Das ist der rechte Nährboden für die ewigen Verdränger und Vertuscher, die vom aktuellen baden-württembergischen Ministerpräsidenten damit nachdrücklich ermutigt worden sind, ihr verantwortungsloses Treiben fortzusetzen.

Wie aber soll man künftig an den Schulen die Zeit der Nazidiktatur behandeln, wie soll man junge Menschen davor bewahren, den neuen braunen Verführern in die Hände zu fallen, wenn man die Geschichte dermaßen ins Gegenteil verdreht?

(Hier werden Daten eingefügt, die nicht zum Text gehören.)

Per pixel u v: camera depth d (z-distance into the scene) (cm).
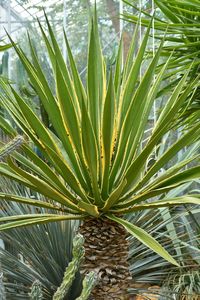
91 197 169
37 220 164
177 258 246
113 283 162
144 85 159
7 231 224
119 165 166
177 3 229
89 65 166
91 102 167
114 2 598
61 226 224
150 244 143
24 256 224
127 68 193
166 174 168
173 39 257
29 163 179
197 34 244
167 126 156
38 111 381
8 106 179
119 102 176
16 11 588
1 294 74
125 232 170
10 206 237
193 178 163
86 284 74
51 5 597
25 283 217
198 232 254
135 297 230
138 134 174
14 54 557
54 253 221
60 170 167
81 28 586
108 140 154
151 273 232
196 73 255
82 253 78
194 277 244
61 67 180
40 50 501
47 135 164
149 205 161
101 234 165
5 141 197
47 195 162
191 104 263
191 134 156
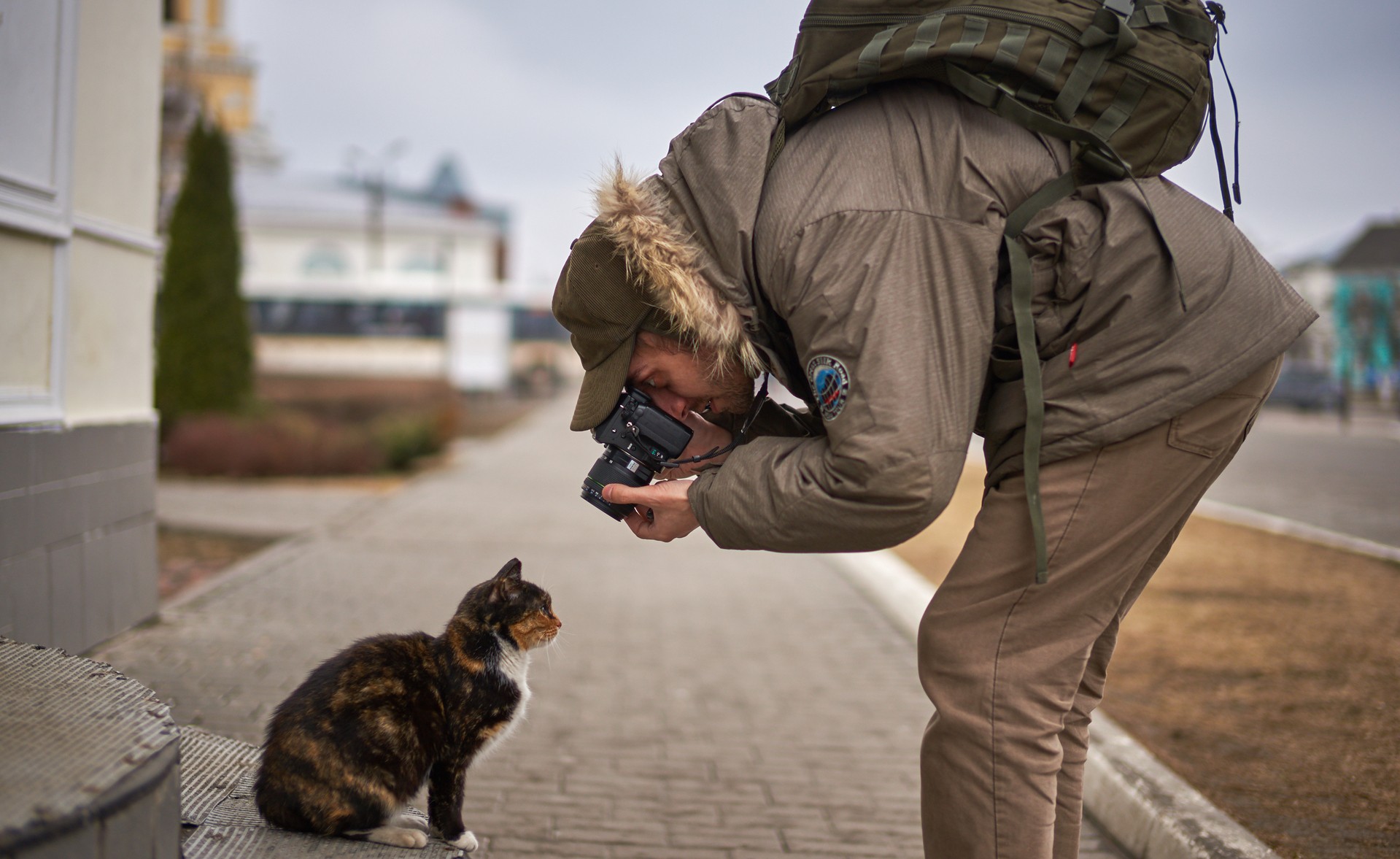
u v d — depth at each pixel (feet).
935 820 6.91
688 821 11.65
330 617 19.92
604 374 7.35
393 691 7.97
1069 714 7.85
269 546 29.30
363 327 113.09
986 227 6.15
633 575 27.22
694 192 6.76
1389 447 78.84
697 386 7.55
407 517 35.83
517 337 124.77
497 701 8.53
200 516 33.35
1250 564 27.04
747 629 21.72
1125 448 6.42
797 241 6.29
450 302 114.83
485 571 26.30
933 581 26.17
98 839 4.74
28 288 13.47
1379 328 183.11
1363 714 14.56
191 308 52.70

Oettinger, der sich nach wie vor nicht für diese unsäglichen Äusserungen entschuldigt hat, hat dem Land und seinem Amt schweren Schaden zugefügt. Ein wachsweiches Dementi in der „Bild-Zeitung“ als Entschuldigung zu bezeichnen, ist völlig abwegig. Ein Publikationsorgan wie ausgerechnet „Bild“ ist dafür keinesfalls der richtige Weg. Weshalb stellt sich Oettinger den Fragen der Journalisten nicht in einer Pressekonferenz?

Dieser Umgang mit seinem Fauxpass, der offenbar gar keiner war, macht Oettinger als Ministerpräsident untragbar. Es wäre das beste für unser Land, Oettinger würde sofort zurücktreten.